Pedro M. Escudero Díez restaure l’épée de Godefroi de Bouillon. © Terra Sancta Museum

Quelle pièce a été la plus difficile à restaurer et pourquoi ?

De manière générale, toutes les pièces sur lesquelles j’ai dû travailler présentaient les mêmes altérations et étaient plutôt faciles à traiter. La pièce qui m’a sans doute pris le plus de temps, non pas en raison de sa difficulté mais du travail méticuleux qu’elle a exigé, est un ostensoir néogothique allemand du milieu du XIXe siècle, que j’ai dû démonter entièrement, avec plus de 100 petits boulons et écrous.

Ostensoir en métal doré de style gothique du XIXème siècle restauré par Pedro M. Escudero Díez © Guillaume Benoît / Terra Sancta Museum

Que pensez-vous du projet Terra Sancta Museum et qu’est-ce qui vous a le plus surpris ?

J’ai pu visiter le musée d’Archéologie qui se trouve dans le couvent de la Flagellation et je l’ai trouvé très intéressant notamment pour sa muséographie moderne et respectueuse de la collection, conçue de manière très appropriée.

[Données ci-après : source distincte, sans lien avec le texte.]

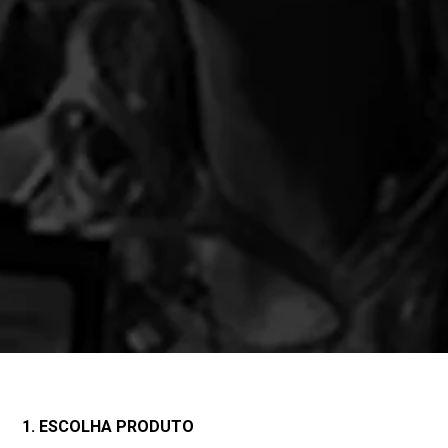
1. ESCOLHA PRODUTO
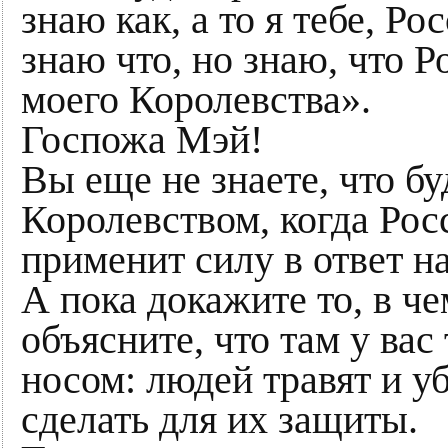
знаю как, а то я тебе, Р
знаю что, но знаю, что 
моего Королевства».
Госпожа Мэй!
Вы еще не знаете, что б
Королевством, когда Рос
применит силу в ответ н
А пока докажите то, в че
объясните, что там у ва
носом: людей травят и у
сделать для их защиты.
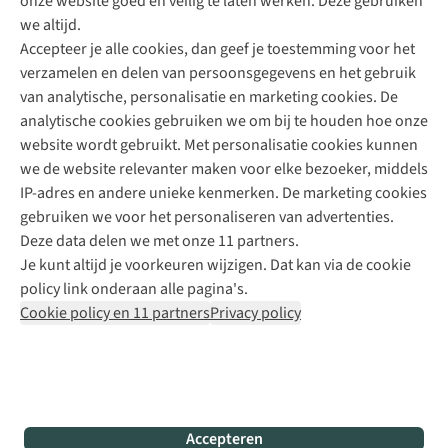
onze website goed en veilig te laten werken. Deze gebruiken
Direct advies van een Buitenexpert
we altijd.
Accepteer je alle cookies, dan geef je toestemming voor het
+31 (0)85 888 50 88
verzamelen en delen van persoonsgegevens en het gebruik
+31 6 12 28 49 80
van analytische, personalisatie en marketing cookies. De
analytische cookies gebruiken we om bij te houden hoe onze
Contactformulier
website wordt gebruikt. Met personalisatie cookies kunnen
we de website relevanter maken voor elke bezoeker, middels
IP-adres en andere unieke kenmerken. De marketing cookies
Algeme
gebruiken we voor het personaliseren van advertenties.
voorwa
Deze data delen we met onze 11 partners.
|
Je kunt altijd je voorkeuren wijzigen. Dat kan via de cookie
Priva
policy link onderaan alle pagina's.
polic
Cookie policy en 11 partners
Privacy policy
|
Cook
polic
|
© 202
Accepteren
Bever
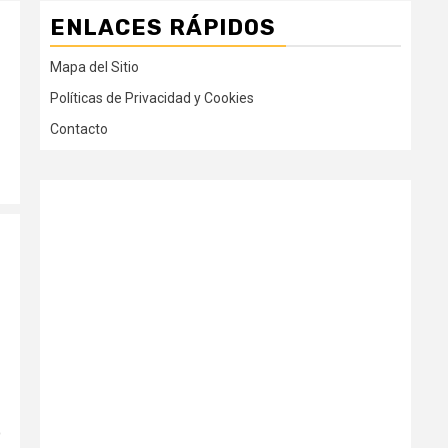
ENLACES RÁPIDOS
Mapa del Sitio
Políticas de Privacidad y Cookies
Contacto
o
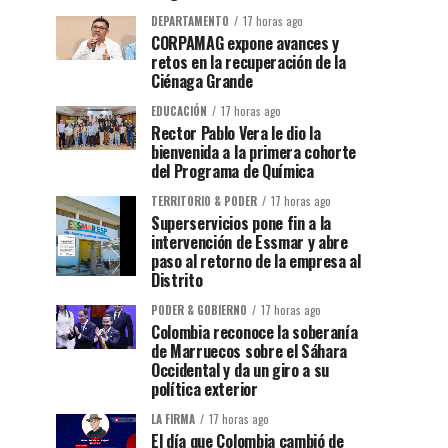
DEPARTAMENTO
17 horas ago
CORPAMAG expone avances y
retos en la recuperación de la
Ciénaga Grande
EDUCACIÓN
17 horas ago
Rector Pablo Vera le dio la
bienvenida a la primera cohorte
del Programa de Química
TERRITORIO & PODER
17 horas ago
Superservicios pone fin a la
intervención de Essmar y abre
paso al retorno de la empresa al
Distrito
PODER & GOBIERNO
17 horas ago
Colombia reconoce la soberanía
de Marruecos sobre el Sáhara
Occidental y da un giro a su
política exterior
LA FIRMA
17 horas ago
El día que Colombia cambió de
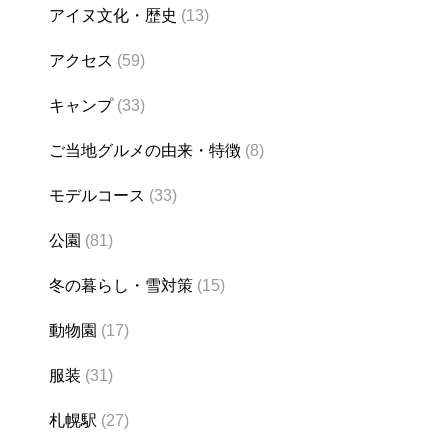
アイヌ文化・歴史
(13)
アクセス
(59)
キャンプ
(33)
ご当地グルメの由来・特徴
(8)
モデルコース
(33)
公園
(81)
冬の暮らし・雪対策
(15)
動物園
(17)
服装
(31)
札幌駅
(27)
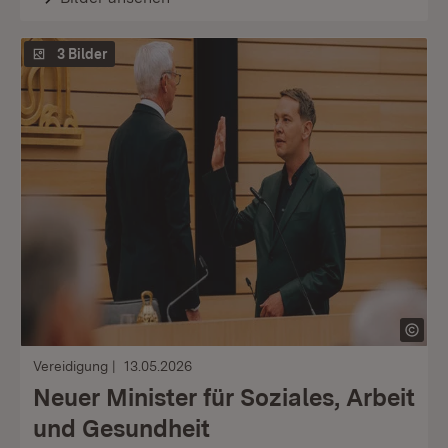
3 Bilder
Vereidigung
13.05.2026
Neuer Minister für Soziales, Arbeit
und Gesundheit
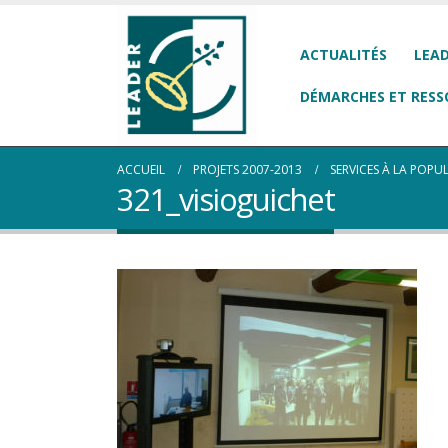
ACTUALITÉS
LEAD
DÉMARCHES ET RESS
ACCUEIL
PROJETS 2007-2013
SERVICES À LA POPU
321_visioguichet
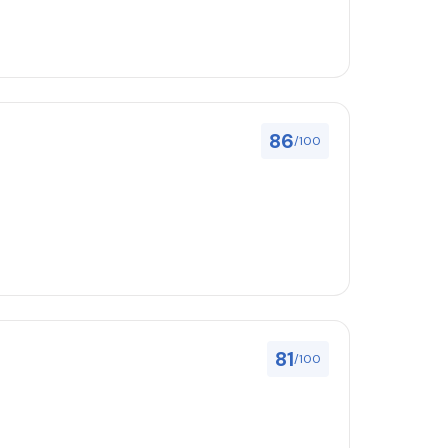
86
/100
81
/100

Ce musée me semble essentiel pour comprendre le rôle du christianisme en Terre sainte. Il complète bien les autres musées déjà existants dans la ville notamment les musées d’art juif et musulman. Dans cette perspective, le futur musée d’Art et d’Histoire deviendra une institution de référence par la richesse de sa collection. Il deviendra un incontournable pour les experts et tous les pèlerins amateurs d’art et d’histoire.  La grande variété et la qualité des œuvres qui y sont conservées permettront aux visiteurs de découvrir l’art de toute l’Europe, ce que peu de musées dans le monde peuvent se vanter de posséder.

Vous avez été accueilli au couvent de la Flagellation, vous avez pu vivre aux côtés frères, quelle a été votre expérience de “résident” de la vieille ville de Jérusalem ? Cela a-t-il changé votre perception de la Terre Sainte ?

Je ne pourrais pas être plus reconnaissant envers les Franciscains pour leur accueil et leurs soins. Mes attentes ont largement été dépassées. Le fait de partager la vie communautaire avec les frères – prières, repas… – m’a permis d’en apprendre davantage sur leur mission ici, en tant que gardiens des Lieux saints, l’histoire et les coutumes de la ville également. Vivre avec les professeurs du Studium Biblicum Franciscanum a été fascinant, j’ai beaucoup appris d’eux au cours des conversations que nous avons eues. Vivre dans la vieille ville, dans le quartier musulman, est une autre raison de ma gratitude : j’ai vécu près du Saint-Sépulcre, où se trouvait le prétoire, dans des rues pleines d’histoire malheureusement désertées par les pèlerins à cause de la guerre. D’un côté, j’ai apprécié pouvoir me rendre au Saint-Sépulcre et dans d’autres sanctuaires de manière très intime mais je mesure bien que ce n’est pas “l’état normal” de la Terre sainte et que beaucoup de gens sont en difficultés parce qu’ils vivent de l’économie des pèlerinages. Mon séjour ici m’a permis de « mettre sur la carte » de nombreuses scènes bibliques et surtout évangéliques, et de comprendre un peu mieux l’idiosyncrasie (caractère individuel) de cette ville qui marque tous ceux qui la visitent.

Que souhaiteriez-vous ajouter en conclusion ?

Une fois de plus, je voudrais redire ma gratitude à la Custodie et à l’équipe du Terra Sancta Museum en particulier, Frère Stéphane Milovitch, son responsable. Je repars très heureux, impatient de revenir, ayant vécu des expériences inoubliables qui m’ont marqué et convaincu d’avoir reçu plus que ce que j’ai apporté par mon travail. Et j’encourage tous les amateurs d’art et d’histoire à visiter le musée dès qu’il ouvrira ses portes, car ils ne seront pas déçus.